MasterCard Site May Be Target Of WikiLeaks Backers One day after the credit card issuer cut its ties with WikiLeaks, its website experienced intermittent technical problems in an apparent attack. Hacker groups backing WikiLeaks took credit.
NPR logo MasterCard Site May Be Target Of WikiLeaks Backers

MasterCard Site May Be Target Of WikiLeaks Backers

MasterCard's website experienced intermittent technical problems Wednesday in what appeared to be the latest cyberattack launched in support of WikiLeaks and its jailed founder, Julian Assange.

The apparent denial-of-service attack occurred a day after the company said that it would join, eBay, PayPal and EveryDNS in stopping the process of forwarding donations or providing computer services to WikiLeaks. MasterCard's decision also came the same day that Assange was arrested in Britain on a Swedish warrant for alleged sex crimes.

A MasterCard spokesman, James Issokson, would not say whether it believed WikiLeaks supporters were involved. The website was inaccessible at times throughout Wednesday.

Issokson said the problems started early morning Eastern time. He said consumers could still use their credit cards for secure transactions.

The troubles at MasterCard occurred on the same day as cyberattacks on websites for Swedish prosecutors, the Swedish lawyer whose clients have accused Assange of sexual crimes, and the Swiss authority that froze Assange's bank account.

On Twitter, a shadowy group of "hactivists" operating under the label "Operation Payback" claimed responsibility for the attack. The group Anonymous -- with a history of similar activity -- invited followers to "grab your weapons" and provided a link to hacking software.

Visa's website also appeared inaccessible Wednesday.

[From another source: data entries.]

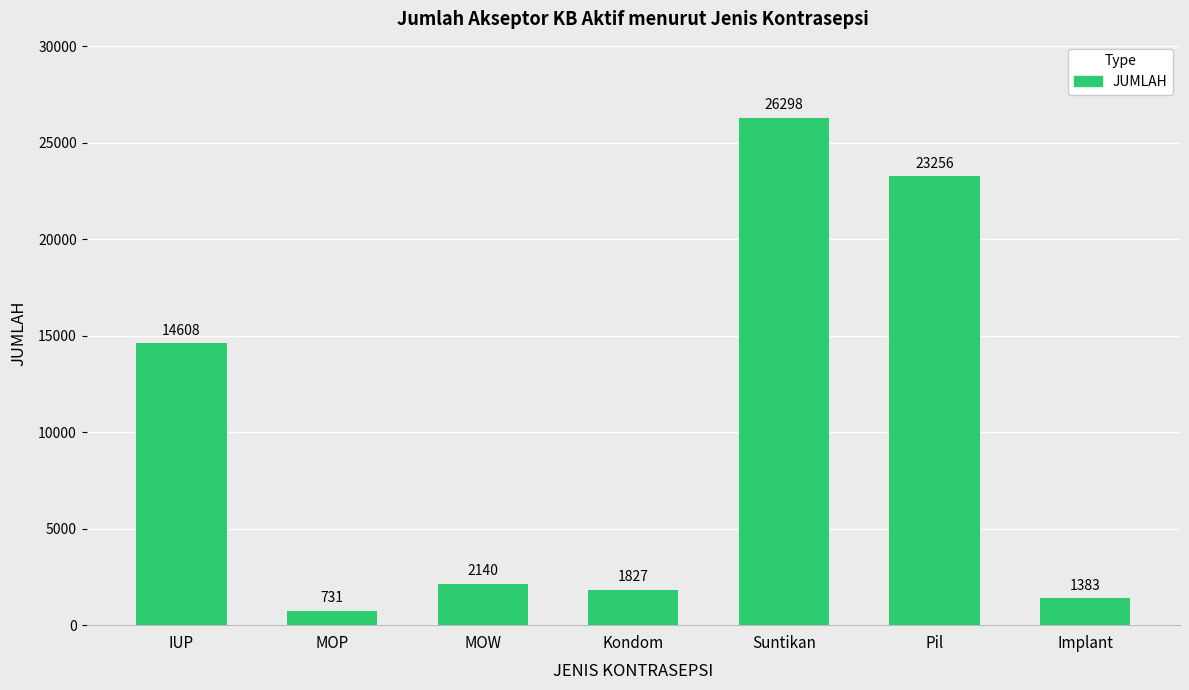

Are the bars grouped side by side (vs. stacked)?

No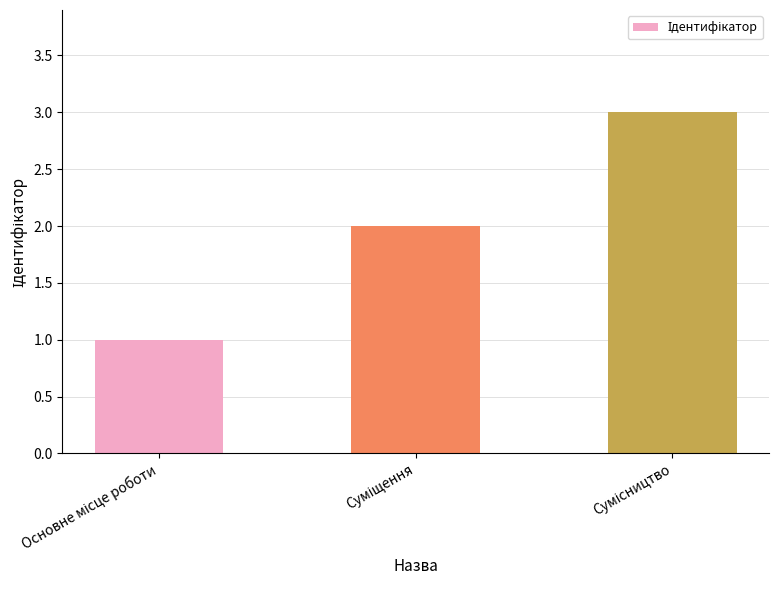

What is the sum of all values?

6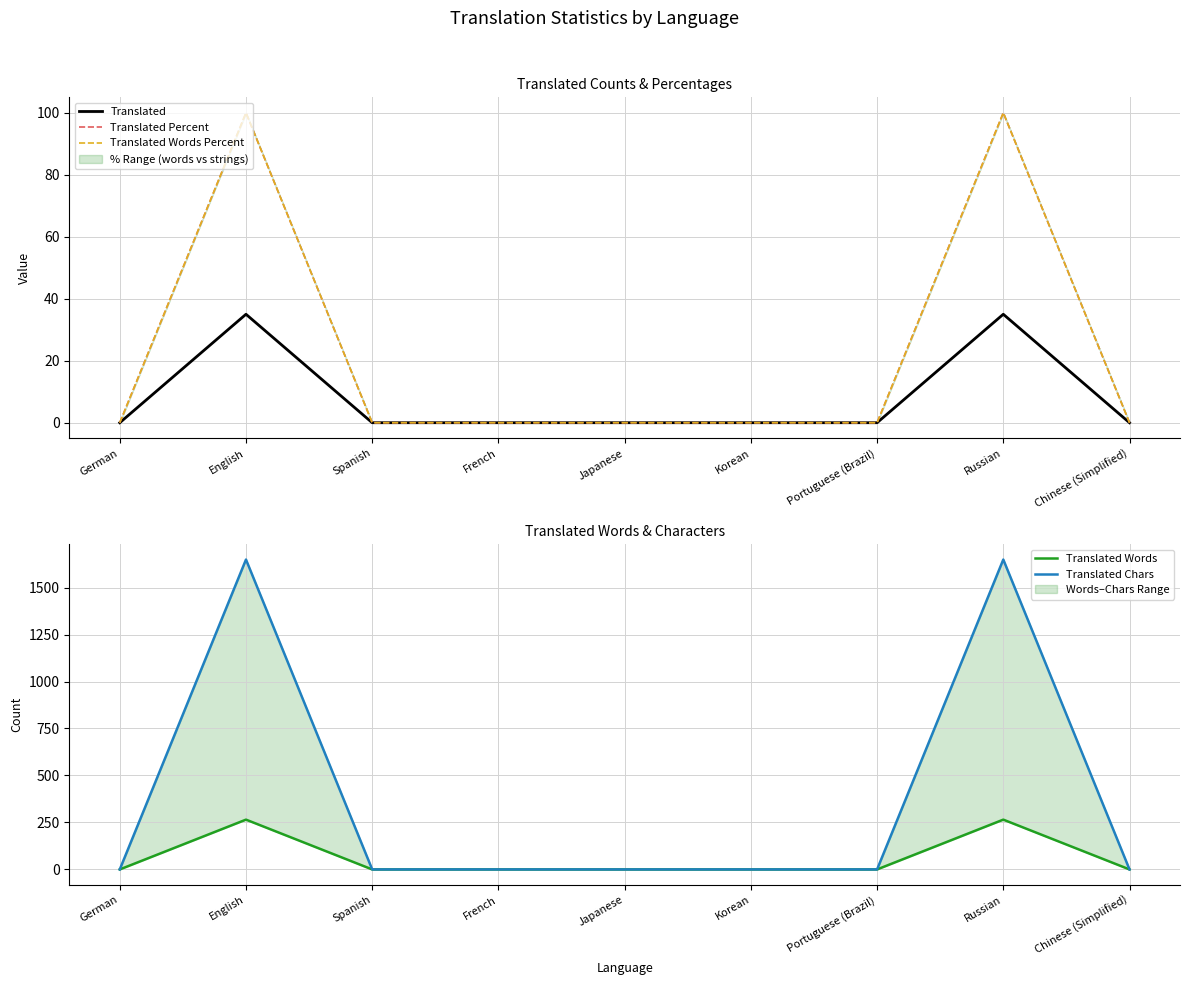

How many data points does each series have?

9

The company had stopped processing payments to WikiLeaks, whose supporters claimed responsibility for the outage in their Twitter feeds and elsewhere.

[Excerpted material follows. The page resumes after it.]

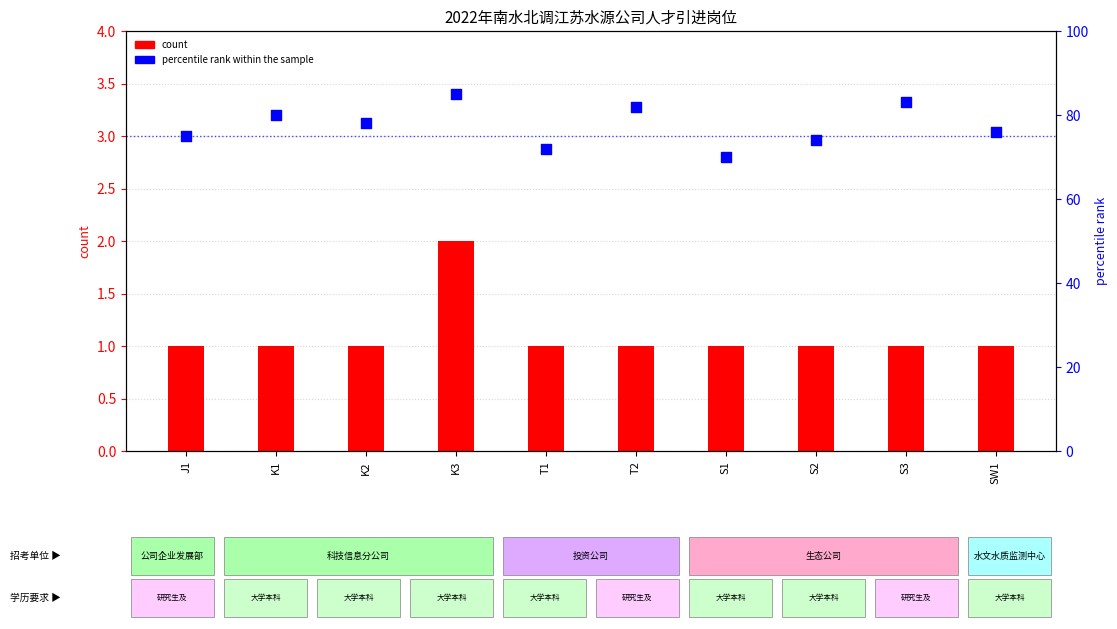

At how many categories does at least one series exceed 51?

10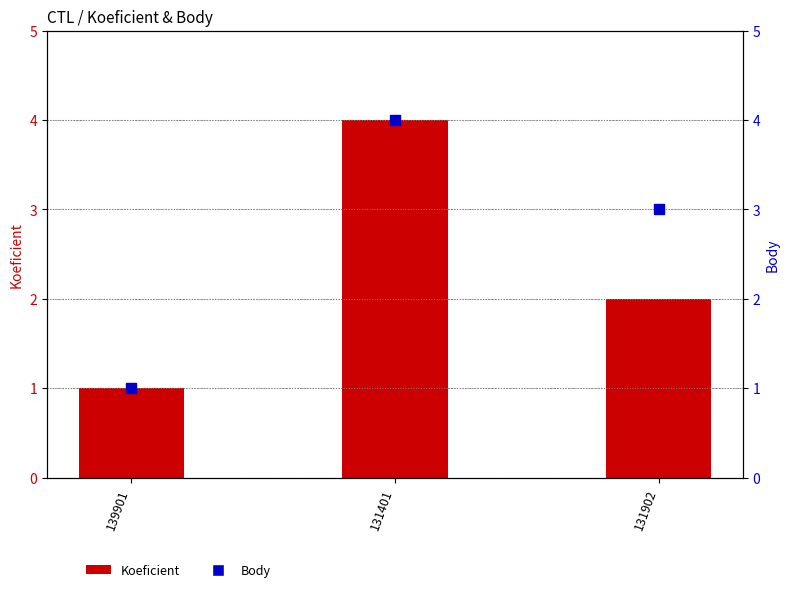

What are all the series names shown in the legend?

Koeficient, Body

David Perry, the global director of education for Trend Micro, a company that specializes in producing anti-virus software, said Anonymous is "a loose affiliation" that cut its teeth a few years ago with hack attacks against the Church of Scientology.

In early 2008, Anonymous claimed responsibility for a denial-of-service attack on and for posting sensitive Scientology documents around the Web.

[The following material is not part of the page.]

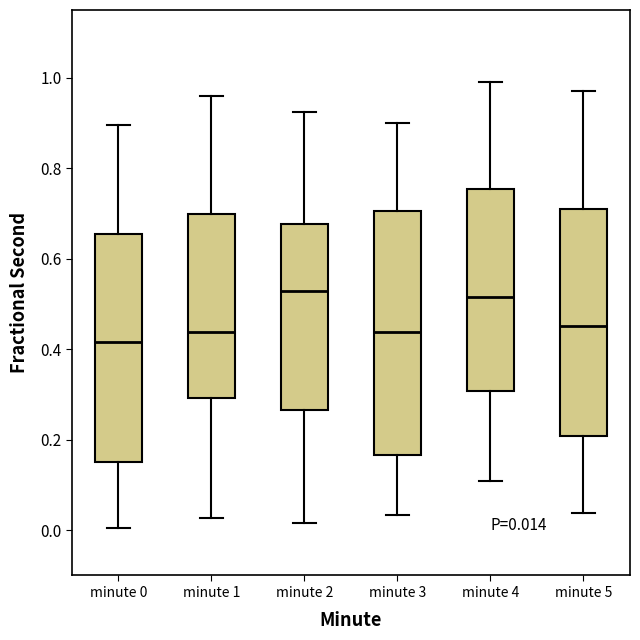

Which box has the lowest median line?

minute 0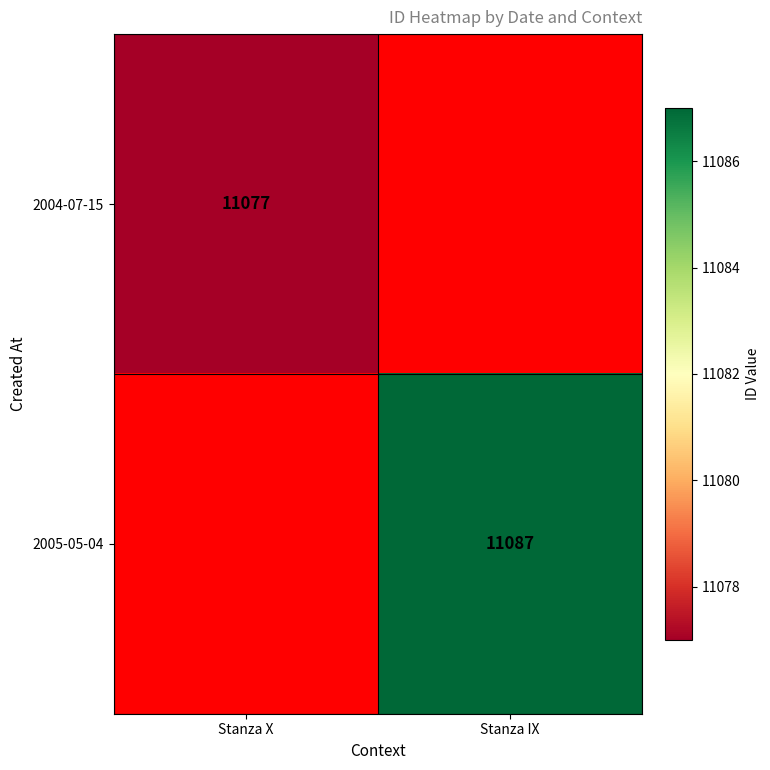

The value of 2005-05-04 at Stanza IX is 11087. True or false?

True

In an Oct. 30 YouTube posting attributed to the group, a video manifesto proclaims a universal right to free speech and Internet access and claims that Anonymous has "over 9,000" members.

"To threaten to cut people off from the global consciousness as you have is criminal and abhorrent," a computer-generated voice on the video says over ominous scenes of warfare and street riots. "The unjust restrictions you impose on us will meet with disaster and only strengthen our resolve to disobey against your tyranny."

Paul Ferguson, senior threat researcher at Micro Trend, said that with Anonymous, "We're talking about a few hundred people at best." He said the group "seems to pick up the societal flag of the day."

"We see this happening around the world. When students get upset about something, they launch a denial-of-service attack," he said.

It's not surprising that hackers would come out to defend Assange, himself an ex-hacker who shares Anonymous' strong free-speech stance, says security technologist and author Bruce Schneier. "It's kids playing politics," Schneier said. "It feels like hackers doing hacker things to defend a fellow hacker."

Schneier and others point out that thousands of denial-of-service attacks -- which overload a website with perhaps millions of frivolous requests for access -- occur every day.

It's an "easy" attack to launch and it doesn't take an army of hackers to do it, agrees Alan Paller, director of research at SANS, an information security firm.

"There are 30 million infected computers -- and they are sitting in places like university labs -- that can be accessed remotely and harnessed for such an attack," Paller says. "It doesn't take many of them to launch a successful attack."

Patrick O'Shea, a professor at the University of Maryland's Cybersecurity Center, says " 'coordinated' isn't really the right word."

Some experts label public calls on the Internet for others to help bring down a site a "swarm" attack, but O'Shea says it's more accurate to compare it to crowdsourcing -- the online practice of asking a large group of people to help gather information.

Many of the people who respond to Anonymous' call to arms are responding more to the issue at hand than the desire to be part of the hack, O'Shea said.

"It's not just a technology or computer problem," he said. "Now, it becomes a social problem, too."